### THE TASK
Gather each line in the items below that includes the word "который".

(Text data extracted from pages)
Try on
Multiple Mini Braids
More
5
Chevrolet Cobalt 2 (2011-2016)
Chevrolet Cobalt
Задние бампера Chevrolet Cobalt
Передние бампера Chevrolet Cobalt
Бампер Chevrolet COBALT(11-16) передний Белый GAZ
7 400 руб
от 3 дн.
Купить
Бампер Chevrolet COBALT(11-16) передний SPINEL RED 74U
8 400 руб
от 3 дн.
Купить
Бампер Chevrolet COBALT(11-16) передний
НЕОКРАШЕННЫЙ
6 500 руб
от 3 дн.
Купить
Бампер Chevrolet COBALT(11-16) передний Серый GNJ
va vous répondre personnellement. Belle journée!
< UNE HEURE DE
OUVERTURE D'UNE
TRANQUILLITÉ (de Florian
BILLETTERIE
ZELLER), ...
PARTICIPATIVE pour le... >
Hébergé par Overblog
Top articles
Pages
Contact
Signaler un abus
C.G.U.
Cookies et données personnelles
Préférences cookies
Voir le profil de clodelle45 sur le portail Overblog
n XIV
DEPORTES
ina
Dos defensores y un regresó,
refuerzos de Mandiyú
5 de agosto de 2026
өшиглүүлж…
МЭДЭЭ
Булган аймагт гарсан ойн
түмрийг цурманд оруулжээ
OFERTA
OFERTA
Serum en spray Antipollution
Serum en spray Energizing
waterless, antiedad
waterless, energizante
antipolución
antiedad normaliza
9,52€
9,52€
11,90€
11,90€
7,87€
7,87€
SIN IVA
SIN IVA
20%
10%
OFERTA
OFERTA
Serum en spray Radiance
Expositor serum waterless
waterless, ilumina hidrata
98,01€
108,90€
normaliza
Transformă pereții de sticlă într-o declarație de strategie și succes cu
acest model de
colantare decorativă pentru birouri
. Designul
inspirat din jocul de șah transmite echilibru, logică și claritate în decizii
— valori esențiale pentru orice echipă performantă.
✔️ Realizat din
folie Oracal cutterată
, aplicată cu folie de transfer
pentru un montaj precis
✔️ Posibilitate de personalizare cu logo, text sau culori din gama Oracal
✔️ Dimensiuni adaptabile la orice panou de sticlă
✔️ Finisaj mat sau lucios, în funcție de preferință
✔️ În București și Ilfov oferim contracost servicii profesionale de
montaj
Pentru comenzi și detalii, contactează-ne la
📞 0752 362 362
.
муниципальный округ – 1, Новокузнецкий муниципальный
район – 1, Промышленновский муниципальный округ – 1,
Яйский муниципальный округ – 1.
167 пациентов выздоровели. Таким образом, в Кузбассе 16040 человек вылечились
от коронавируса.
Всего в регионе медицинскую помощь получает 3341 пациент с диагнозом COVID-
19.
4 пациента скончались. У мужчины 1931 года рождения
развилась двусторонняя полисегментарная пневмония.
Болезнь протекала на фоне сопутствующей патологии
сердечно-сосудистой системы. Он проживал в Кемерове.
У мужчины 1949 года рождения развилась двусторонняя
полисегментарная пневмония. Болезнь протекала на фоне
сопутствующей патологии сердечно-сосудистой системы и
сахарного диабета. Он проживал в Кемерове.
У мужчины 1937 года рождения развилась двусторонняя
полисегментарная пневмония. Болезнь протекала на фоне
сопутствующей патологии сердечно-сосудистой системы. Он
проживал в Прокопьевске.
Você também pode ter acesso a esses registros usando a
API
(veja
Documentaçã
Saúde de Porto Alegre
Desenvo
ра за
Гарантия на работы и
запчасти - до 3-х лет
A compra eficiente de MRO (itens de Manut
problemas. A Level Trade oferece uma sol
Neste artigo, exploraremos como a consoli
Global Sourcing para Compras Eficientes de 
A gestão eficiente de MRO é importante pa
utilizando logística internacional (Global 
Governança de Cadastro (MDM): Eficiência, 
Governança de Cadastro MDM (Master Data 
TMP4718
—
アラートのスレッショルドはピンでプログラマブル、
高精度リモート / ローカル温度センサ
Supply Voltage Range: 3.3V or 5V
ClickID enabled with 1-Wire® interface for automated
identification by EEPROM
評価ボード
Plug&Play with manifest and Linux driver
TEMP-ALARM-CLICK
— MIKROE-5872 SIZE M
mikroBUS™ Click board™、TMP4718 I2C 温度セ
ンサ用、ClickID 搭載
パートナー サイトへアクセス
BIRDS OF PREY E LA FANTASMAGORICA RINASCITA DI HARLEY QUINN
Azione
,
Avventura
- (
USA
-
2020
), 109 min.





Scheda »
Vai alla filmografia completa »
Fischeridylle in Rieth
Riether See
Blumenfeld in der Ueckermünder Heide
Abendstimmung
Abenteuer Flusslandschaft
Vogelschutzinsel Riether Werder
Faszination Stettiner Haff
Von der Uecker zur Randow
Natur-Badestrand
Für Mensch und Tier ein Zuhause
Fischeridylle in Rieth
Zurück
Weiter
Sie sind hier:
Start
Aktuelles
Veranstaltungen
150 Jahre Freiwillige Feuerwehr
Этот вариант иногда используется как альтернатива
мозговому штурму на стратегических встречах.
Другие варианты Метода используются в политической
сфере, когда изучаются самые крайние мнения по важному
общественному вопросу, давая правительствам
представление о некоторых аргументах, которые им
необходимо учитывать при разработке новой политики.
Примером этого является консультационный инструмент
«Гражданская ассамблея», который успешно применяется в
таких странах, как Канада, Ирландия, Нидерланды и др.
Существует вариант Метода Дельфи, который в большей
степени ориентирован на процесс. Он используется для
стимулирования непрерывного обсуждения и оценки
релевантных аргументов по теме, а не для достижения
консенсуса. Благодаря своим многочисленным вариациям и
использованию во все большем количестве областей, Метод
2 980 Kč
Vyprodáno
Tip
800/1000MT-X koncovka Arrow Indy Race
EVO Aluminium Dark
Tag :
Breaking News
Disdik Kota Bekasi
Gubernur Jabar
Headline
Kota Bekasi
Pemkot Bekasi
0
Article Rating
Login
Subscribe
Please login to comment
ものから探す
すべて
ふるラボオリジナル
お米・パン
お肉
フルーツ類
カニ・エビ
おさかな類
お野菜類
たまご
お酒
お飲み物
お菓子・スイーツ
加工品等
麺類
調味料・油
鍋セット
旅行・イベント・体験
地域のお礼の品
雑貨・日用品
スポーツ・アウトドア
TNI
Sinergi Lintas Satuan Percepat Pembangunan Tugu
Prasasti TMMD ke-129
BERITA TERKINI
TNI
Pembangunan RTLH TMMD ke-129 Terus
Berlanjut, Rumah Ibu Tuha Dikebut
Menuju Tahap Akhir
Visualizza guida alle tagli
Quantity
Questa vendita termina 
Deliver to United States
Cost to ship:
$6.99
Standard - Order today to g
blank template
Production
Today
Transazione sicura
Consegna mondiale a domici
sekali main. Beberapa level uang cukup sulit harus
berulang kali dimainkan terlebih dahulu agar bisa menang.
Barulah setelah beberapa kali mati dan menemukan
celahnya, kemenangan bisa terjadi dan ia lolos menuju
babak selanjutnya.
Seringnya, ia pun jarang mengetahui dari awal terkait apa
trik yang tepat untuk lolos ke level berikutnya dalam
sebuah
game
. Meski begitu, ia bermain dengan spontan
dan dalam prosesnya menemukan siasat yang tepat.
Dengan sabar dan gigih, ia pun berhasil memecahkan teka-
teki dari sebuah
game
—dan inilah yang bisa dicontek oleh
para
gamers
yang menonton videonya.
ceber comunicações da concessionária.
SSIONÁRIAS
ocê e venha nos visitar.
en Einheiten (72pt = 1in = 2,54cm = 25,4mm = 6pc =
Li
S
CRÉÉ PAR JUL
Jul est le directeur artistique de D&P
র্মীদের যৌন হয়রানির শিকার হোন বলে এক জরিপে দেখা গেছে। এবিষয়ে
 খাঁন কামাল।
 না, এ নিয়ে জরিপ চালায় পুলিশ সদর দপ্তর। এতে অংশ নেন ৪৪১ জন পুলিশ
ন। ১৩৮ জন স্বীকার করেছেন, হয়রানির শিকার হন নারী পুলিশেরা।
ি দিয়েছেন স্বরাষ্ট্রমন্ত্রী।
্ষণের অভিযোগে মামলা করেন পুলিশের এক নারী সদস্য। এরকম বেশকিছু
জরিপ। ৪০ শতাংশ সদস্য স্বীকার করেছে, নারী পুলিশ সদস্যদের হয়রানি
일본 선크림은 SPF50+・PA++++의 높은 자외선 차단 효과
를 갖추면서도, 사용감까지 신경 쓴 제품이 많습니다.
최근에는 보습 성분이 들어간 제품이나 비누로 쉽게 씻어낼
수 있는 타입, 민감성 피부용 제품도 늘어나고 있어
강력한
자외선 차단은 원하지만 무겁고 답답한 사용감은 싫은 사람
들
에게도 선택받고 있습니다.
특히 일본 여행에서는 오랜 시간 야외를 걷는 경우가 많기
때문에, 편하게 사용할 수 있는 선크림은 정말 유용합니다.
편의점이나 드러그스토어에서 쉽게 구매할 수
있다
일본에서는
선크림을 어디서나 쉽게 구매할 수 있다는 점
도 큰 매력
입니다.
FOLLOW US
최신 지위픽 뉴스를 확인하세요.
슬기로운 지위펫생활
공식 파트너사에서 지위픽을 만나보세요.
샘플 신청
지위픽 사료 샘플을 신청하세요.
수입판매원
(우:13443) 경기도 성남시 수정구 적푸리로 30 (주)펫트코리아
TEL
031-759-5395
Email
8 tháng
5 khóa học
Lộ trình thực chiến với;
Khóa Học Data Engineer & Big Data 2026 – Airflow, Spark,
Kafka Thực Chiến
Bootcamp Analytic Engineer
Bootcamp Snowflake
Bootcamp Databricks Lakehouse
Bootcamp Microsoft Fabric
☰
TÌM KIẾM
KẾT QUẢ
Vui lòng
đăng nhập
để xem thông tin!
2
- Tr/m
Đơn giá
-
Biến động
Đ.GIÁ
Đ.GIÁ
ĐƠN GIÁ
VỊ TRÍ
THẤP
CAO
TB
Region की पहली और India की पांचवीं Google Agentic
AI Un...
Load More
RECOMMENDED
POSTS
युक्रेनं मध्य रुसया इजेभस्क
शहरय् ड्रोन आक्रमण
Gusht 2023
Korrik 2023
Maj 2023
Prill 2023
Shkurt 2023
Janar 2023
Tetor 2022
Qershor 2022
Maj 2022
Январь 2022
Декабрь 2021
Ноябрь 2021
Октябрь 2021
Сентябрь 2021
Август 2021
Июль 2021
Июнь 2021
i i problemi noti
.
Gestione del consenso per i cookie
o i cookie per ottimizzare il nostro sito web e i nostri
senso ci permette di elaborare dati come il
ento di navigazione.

### WRITTEN RESPONSE
«Гражданская ассамблея», который успешно применяется в
Существует вариант Метода Дельфи, который в большей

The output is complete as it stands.